The Army is busy growing its first marijuana crop as part of a government effort to provide an affordable and safe supply of medical cannabinoids for use in the country. The plan was announced in September and the operation is now up and running.

“They allow for medical marijuana use in Italy, but they haven’t had a national cultivation program yet. So they allow for it, but people still have to get it from either the illicit market or set up an informal network to obtain it,” says Amanda Reiman by phone from California. She’s a lecturer at the University of California, Berkeley, and the manager of marijuana law and policy for the Drug Policy Alliance, a nonprofit that focuses on drug law reform.

A 2013 law that allows doctors to prescribe medical cannabinoids didn’t actually legalize growing marijuana in Italy, but instead allows these products to be imported from other European Union countries, according to Perduca.

“The only products [legally] available are made in the Netherlands and are imported by a couple of companies that eventually distribute them to hospital pharmacies all over the country and to some pharmacies in the bigger cities,” Perduca tells Modern Farmer in an email.
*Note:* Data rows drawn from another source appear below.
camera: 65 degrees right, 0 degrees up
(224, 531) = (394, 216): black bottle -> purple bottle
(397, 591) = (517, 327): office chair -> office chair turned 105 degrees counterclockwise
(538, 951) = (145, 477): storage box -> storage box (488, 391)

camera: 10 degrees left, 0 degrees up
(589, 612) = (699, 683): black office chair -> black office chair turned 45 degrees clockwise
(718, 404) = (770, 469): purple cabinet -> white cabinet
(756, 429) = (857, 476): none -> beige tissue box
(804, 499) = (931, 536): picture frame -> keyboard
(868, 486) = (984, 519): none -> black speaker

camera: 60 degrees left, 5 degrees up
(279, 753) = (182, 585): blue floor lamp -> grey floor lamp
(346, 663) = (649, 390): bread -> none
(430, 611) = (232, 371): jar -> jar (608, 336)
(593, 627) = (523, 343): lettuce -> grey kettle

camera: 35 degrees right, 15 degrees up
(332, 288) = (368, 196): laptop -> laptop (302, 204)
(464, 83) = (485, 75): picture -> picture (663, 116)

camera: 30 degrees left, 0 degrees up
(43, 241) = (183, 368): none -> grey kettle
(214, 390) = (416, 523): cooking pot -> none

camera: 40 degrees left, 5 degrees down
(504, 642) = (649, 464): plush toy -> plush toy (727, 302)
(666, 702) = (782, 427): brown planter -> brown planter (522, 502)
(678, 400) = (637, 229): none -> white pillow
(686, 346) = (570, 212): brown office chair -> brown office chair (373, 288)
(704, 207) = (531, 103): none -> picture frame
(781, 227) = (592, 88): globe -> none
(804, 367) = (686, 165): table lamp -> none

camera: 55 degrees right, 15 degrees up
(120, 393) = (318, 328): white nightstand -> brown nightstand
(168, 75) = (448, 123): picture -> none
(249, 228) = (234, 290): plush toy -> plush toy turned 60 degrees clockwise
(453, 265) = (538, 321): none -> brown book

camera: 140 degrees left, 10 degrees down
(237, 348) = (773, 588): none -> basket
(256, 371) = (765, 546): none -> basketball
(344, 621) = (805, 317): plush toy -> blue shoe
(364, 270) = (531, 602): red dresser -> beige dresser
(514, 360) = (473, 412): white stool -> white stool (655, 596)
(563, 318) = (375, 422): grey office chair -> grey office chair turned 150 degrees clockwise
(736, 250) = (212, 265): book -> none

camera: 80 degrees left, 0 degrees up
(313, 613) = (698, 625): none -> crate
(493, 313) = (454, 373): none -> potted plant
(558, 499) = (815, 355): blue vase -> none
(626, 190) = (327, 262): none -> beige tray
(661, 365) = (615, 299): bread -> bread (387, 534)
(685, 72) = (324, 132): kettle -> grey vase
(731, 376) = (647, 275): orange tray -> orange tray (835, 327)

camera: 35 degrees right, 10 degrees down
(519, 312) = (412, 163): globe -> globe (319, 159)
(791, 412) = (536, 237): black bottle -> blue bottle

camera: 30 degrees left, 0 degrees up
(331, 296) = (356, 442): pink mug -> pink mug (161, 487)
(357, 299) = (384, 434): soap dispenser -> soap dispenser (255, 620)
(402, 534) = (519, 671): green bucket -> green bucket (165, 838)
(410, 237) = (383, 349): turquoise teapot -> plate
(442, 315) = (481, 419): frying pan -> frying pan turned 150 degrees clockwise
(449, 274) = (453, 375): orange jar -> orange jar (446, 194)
Perduca says back in 2010, when he was a senator, he and a colleague introduced a recommendation to the government to “initiate medical cannabis production to face the growing demand for such a treatment,” but nothing really came of it.

“Despite the very conservative nature of that administration, the government endorsed [our recommendation] but did not adopt any measure to concretely implement it,” he says.

Now, with ever-increasing demand and a lack of supply, “the government has asked the ministries of health and defence to come up with a proposal to allow national production of cannabis for medical purposes,” Perduca says.

Medical marijuana is used to treat a number of conditions and to help patients manage chronic pain.

The current government wants to lower the price of what patients pay for the product, which typically runs as high as 35 euros per gram, to under 15 euros or as low as 5 euros per gram, according to the British Broadcasting Corporation.

“What ended up happening is the Italian government saw that the market was way too expensive and the quality wasn’t what they would consider appropriate for medical use,” says Reiman.

The army was tapped to run the growing operation because their lab in Florence already had the necessary facilities and security measures in place, according to the BBC.

For now, it’s “a 100 percent state monopoly on the production and distribution of cannabinoids” and “growing marijuana plants is still considered a serious crime, and can lead up to seven years in jail,” says Perduca.

That may change as there’s also an effort by some in the Italian parliament to legalize marijuana for personal use, led by Sen. Benedetto Della Vedova, according to the International Business Times.

Perduca, a fierce and longtime advocate of drug reform, says all over Europe, “reforms have been adopted to progressively” decriminalize personal possession and “policies have been promoted to concentrate police attention elsewhere” instead of maintaining “uselessly punitive and costly” drug laws.